Your instructions:
In the items below, rename every "Examples" to "Samples" and reproduce the lines with no other change.
Segment Start: Data supplied
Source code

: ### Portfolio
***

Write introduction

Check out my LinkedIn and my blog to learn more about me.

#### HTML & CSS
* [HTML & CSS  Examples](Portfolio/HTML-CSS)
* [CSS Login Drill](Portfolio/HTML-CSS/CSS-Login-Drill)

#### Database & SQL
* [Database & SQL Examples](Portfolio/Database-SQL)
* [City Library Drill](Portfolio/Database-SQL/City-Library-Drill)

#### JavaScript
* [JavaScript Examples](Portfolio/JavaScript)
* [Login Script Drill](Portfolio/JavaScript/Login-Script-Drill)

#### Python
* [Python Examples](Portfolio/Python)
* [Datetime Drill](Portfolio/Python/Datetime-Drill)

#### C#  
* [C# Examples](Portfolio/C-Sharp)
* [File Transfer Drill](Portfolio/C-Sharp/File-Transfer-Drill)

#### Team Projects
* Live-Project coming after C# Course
Segment End: Data supplied
Answer to the problem:
Source code

: ### Portfolio
***

Write introduction

Check out my LinkedIn and my blog to learn more about me.

#### HTML & CSS
* [HTML & CSS  Samples](Portfolio/HTML-CSS)
* [CSS Login Drill](Portfolio/HTML-CSS/CSS-Login-Drill)

#### Database & SQL
* [Database & SQL Samples](Portfolio/Database-SQL)
* [City Library Drill](Portfolio/Database-SQL/City-Library-Drill)

#### JavaScript
* [JavaScript Samples](Portfolio/JavaScript)
* [Login Script Drill](Portfolio/JavaScript/Login-Script-Drill)

#### Python
* [Python Samples](Portfolio/Python)
* [Datetime Drill](Portfolio/Python/Datetime-Drill)

#### C#  
* [C# Samples](Portfolio/C-Sharp)
* [File Transfer Drill](Portfolio/C-Sharp/File-Transfer-Drill)

#### Team Projects
* Live-Project coming after C# Course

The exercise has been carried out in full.